> Exercise prompt: Using the data below, return the stretch from the line that contains "tdc, PULSE_CHANNEL_2: 2 -> 0.526" through the line that contains "pcs, PULSE_CHANNEL_8: 5.5 -> 7.069", both included, exactly as it stands and nothing beyond it.

> Material for the task:
- Opening Delimiter -
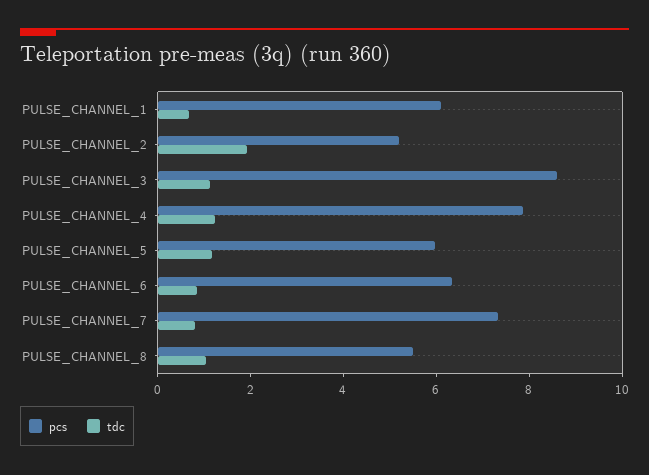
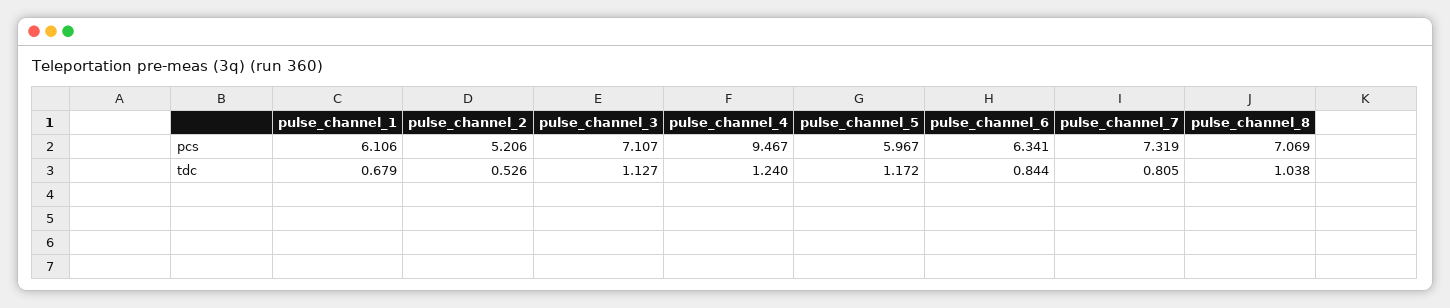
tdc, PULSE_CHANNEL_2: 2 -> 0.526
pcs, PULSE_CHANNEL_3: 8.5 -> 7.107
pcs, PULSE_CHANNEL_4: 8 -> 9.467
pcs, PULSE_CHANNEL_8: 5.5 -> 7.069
- Closing Delimiter -
- Opening Delimiter -
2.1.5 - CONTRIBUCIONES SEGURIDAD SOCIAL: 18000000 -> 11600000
- Closing Delimiter -
> Solution to this task:
tdc, PULSE_CHANNEL_2: 2 -> 0.526
pcs, PULSE_CHANNEL_3: 8.5 -> 7.107
pcs, PULSE_CHANNEL_4: 8 -> 9.467
pcs, PULSE_CHANNEL_8: 5.5 -> 7.069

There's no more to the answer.